Let $X$ be a random variable having a normal density and consider the random variable $Y = e^X$. Then $Y$ has a log normal density. Find this density of $Y$.
If $Z$ is the standard normal distribution and $X$ has $\mu$ and $\sigma$:
$P(Y \leq y) = P(X\leq lny)=P(Z \leq \frac{lny-\mu}{\sigma})=F_Z(\frac{lny-\mu}{\sigma})$
Where $F_Z$ is the cumulative distribution function for the standard normal distribution.

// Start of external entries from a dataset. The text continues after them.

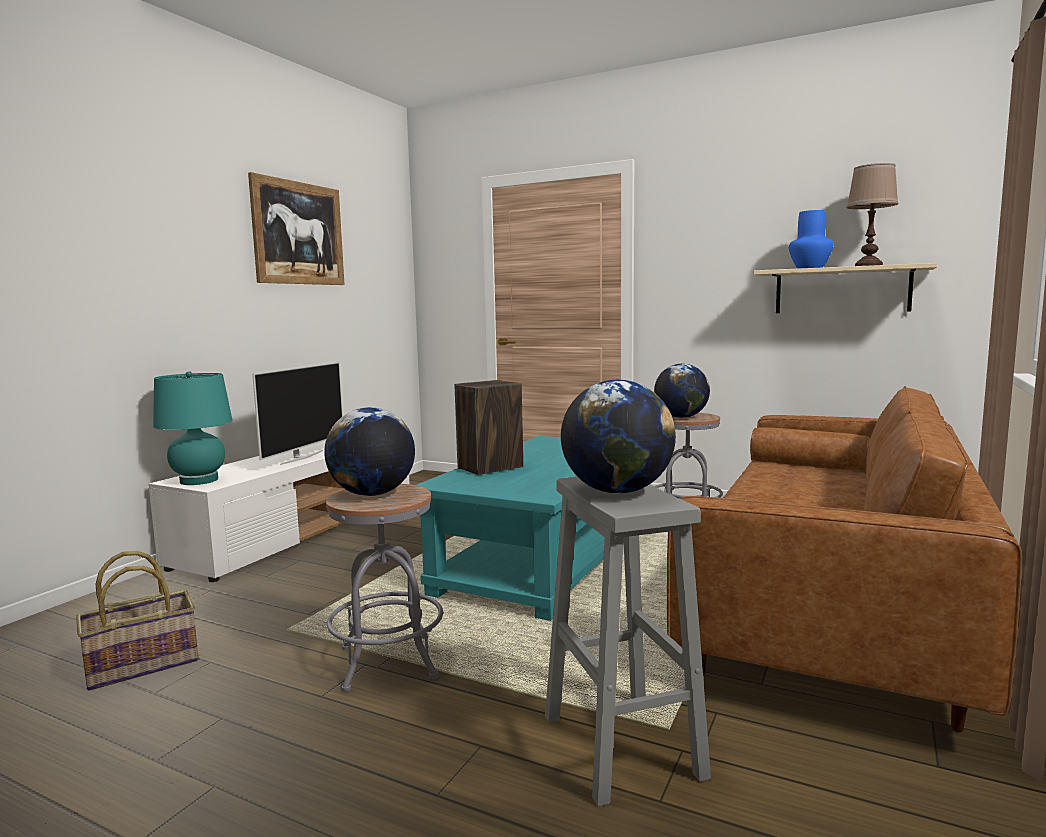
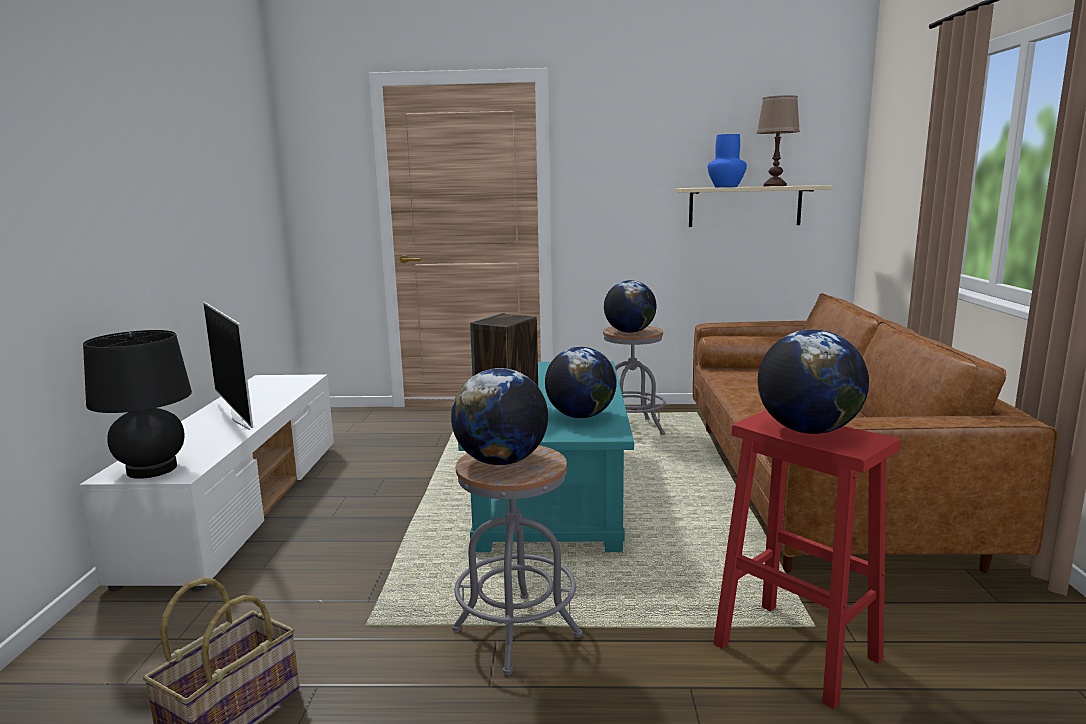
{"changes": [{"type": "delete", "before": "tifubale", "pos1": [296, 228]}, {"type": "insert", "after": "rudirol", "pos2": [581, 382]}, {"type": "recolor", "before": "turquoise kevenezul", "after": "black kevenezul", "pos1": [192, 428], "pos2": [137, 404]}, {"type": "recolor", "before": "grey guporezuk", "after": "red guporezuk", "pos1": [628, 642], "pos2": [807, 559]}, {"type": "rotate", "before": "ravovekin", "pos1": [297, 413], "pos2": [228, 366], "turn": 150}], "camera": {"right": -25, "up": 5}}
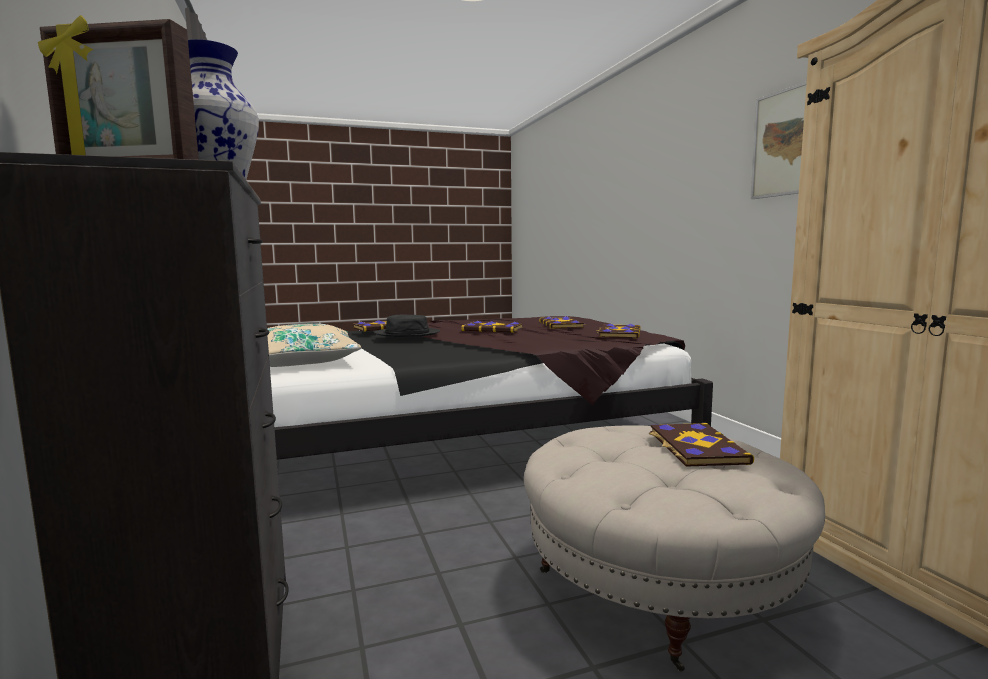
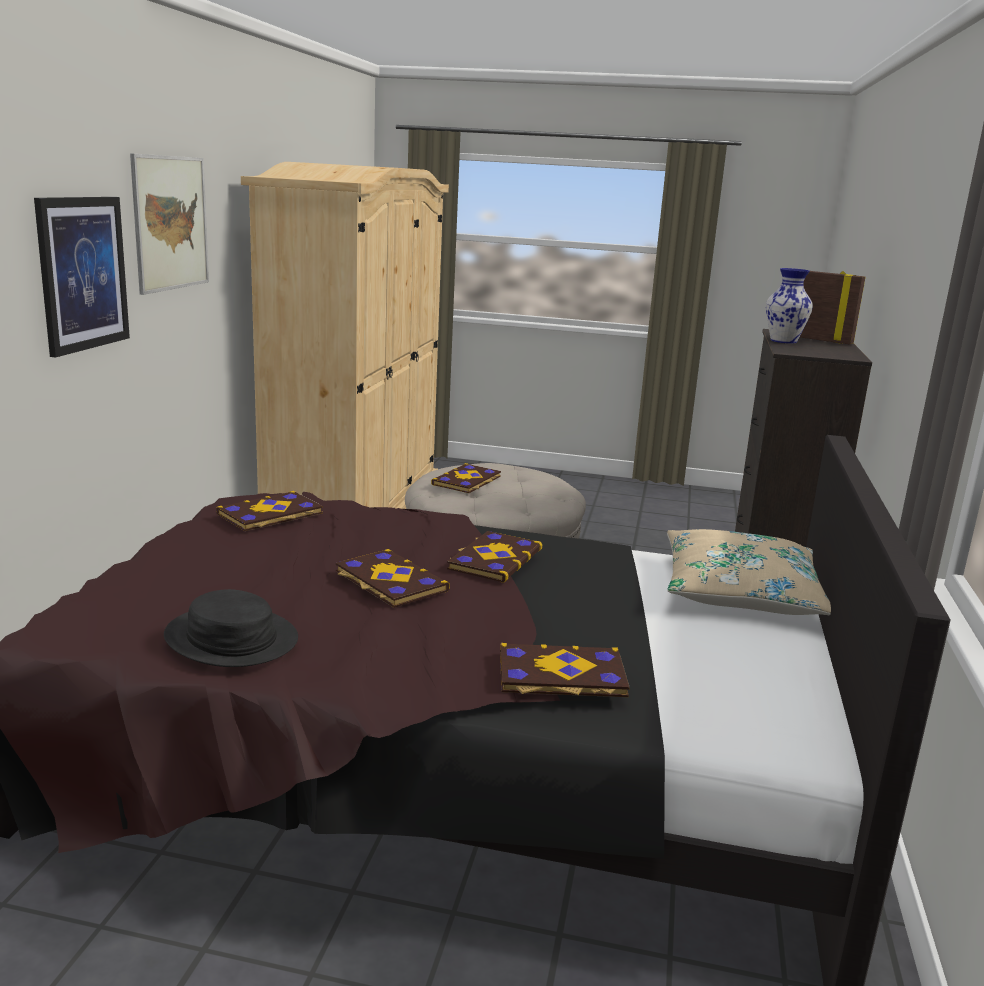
{"changes": [{"type": "insert", "after": "tifubale", "pos2": [82, 277]}, {"type": "move", "before": "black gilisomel", "pos1": [407, 326], "pos2": [231, 628]}, {"type": "move", "before": "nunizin", "pos1": [562, 322], "pos2": [494, 557]}], "camera": {"right": -150, "up": 10}}
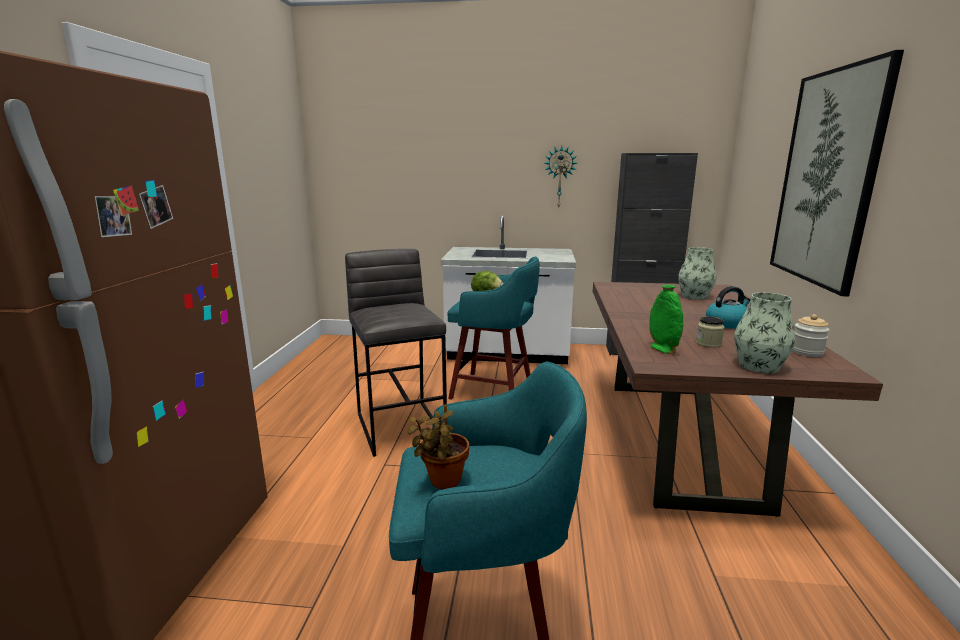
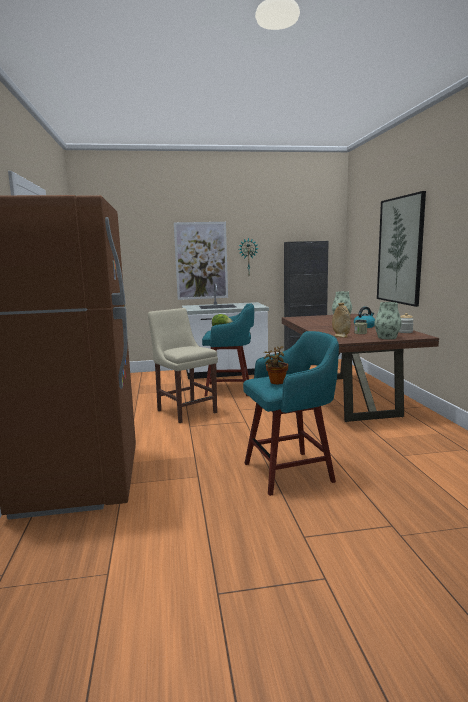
{"changes": [{"type": "insert", "after": "tifubale", "pos2": [201, 261]}, {"type": "replace", "before": "grey guporezuk", "after": "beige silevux", "pos1": [396, 353], "pos2": [183, 365]}, {"type": "recolor", "before": "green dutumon", "after": "beige dutumon", "pos1": [666, 319], "pos2": [341, 320]}], "camera": {"right": -15, "up": -5}}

However, the solution has:
$F_Y(y)=\frac{1}{\sqrt{2\pi y}}e^{-\frac{log^2y}{2}}$ for y > 0
I'm not sure if I did something wrong but from my research it seems like the standard normal distribution is difficult to integrate from its PDF. If my answer is correct, I'm not sure how to arrive at the $F_Y$ in the actual solution from $F_Z$
Edit: Per the comment below I should be solving for the probability density, not the CDF:
$$f_Y(y)=\frac{dF_Z(\frac{lny-\mu}{\sigma})}{dy}=f_Z(\frac{lny-\mu}{\sigma})\frac{1}{y\sigma}$$ $$f_Y(y)=\frac{1}{y\sigma\sqrt{2\pi}}e^{-(\frac{lny-\mu}{\sigma})^2/2}$$
This still doesn't match the solution?